Gates’ speech at Davos caused considerable debate among economists, activists, donors, and government leaders. William Easterly, for instance, is an economist at New York University whom Gates singled out for criticism. Easterly replied in the Wall Street Journal that although “Mr. Gates seems to believe that the solution is to persuade for-profit companies to meet the poor’s needs by boosting the ‘recognition’ of corporate philanthropy . . . the dossier of historical evidence to suggest this would work is as thin as Kate Moss on a diet.”
The ensuing controversy has recently been taken up in an online forum. On June 23, the website “Creative Capitalism: A Conversation” was launched. (The site can be visited at creativecapitalism.typepad.com.) The multi-authored blog explores, questions, and challenges Gates’ idea of “creative capitalism.” Contributors include (among others) Brad DeLong, Ed Glaeser, Jagdish Bhagwati, Gary Becker, Richard Posner, Lawrence Summers, Robert Reich, William Easterly, and Warren Buffett. Journalists Michael Kinsley and Conor Clarke intend to collect and edit the posts—including contributions from both hosts and visitors—which will be published as a book by Simon & Schuster in the fall.
Spinal Map
On July 17, 2008, the Allen Institute for Brain Science unveiled the Allen Spinal Cord Atlas, the first systematic effort to construct a genome-wide map of the mouse spinal cord. Since mice and humans share 90 percent of their genes, and since mice are a long-established means for researching human diseases, the Atlas has the potential to unlock many of the medical mysteries surrounding the human spine.
“The problem is that we know very little about the genes that control different functions in the spinal cord,” says brain researcher Jane Roskams. “This atlas will help researchers advance their work in quantum leaps, perhaps helping spinal cord patients mobile enough to make leaps of their own.”

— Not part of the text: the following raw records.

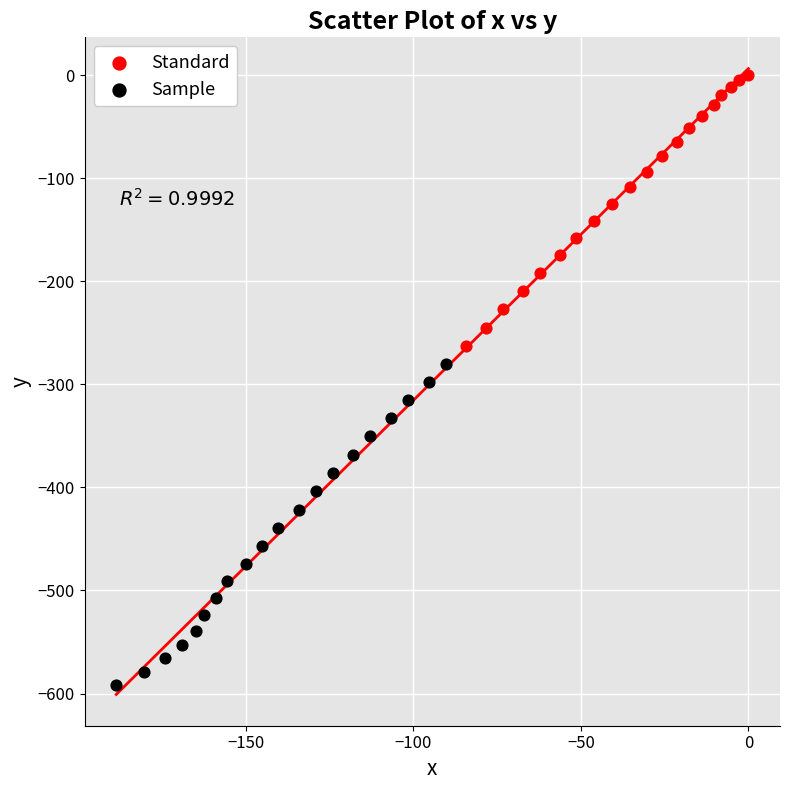

Which series contains the highest Y value?

Standard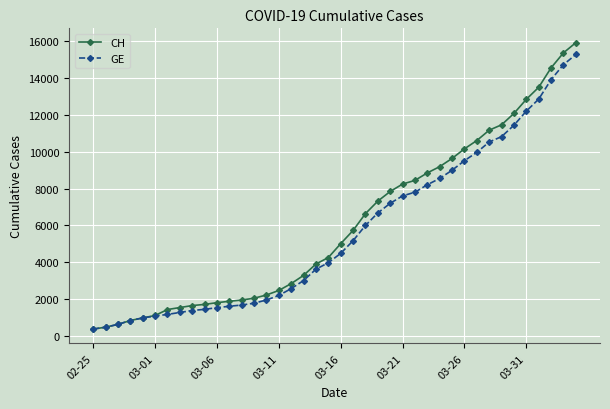

What is the maximum value for CH?

15926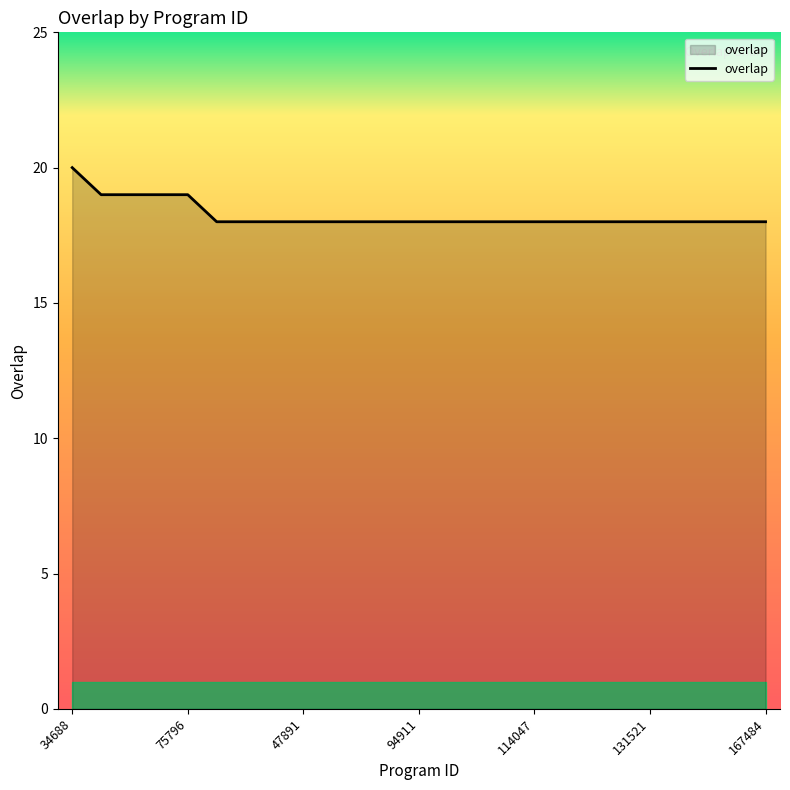

What is the difference between the second highest and second lowest values?

1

The first round of data—consisting of 2,000 genes—has been compiled and is now publicly available on the Allen Institute’s website (brain-map.org). As additional data become available, the institute intends to upload the research to the site. The project is expected to be completed by early 2009. Once finished, it will detail 20,000 genes, with data from the full length of the spinal cord as well as anatomical reference sections.
In the meantime, the Allen Institute expects hundreds of users from research universities, pharmaceutical companies, and governmental agencies to access the data. The new map is intended to be a resource for researchers worldwide, and the Allen Institute hopes to see it lead to medical advances in the treatment of Lou Gehrig’s disease, spinal muscular atrophy, spinal cord injuries, and multiple sclerosis.
The Allen Institute for Brain Science was founded with a $100 million contribution from Microsoft co-founder Paul G. Allen. To fund this project, the institute collaborated with public, private, and philanthropic partners, including the ALS Association, PVA Research Foundation, Wyeth Research, PEMCO Insurance, the National Multiple Sclerosis Society, and the International Spinal Research Trust.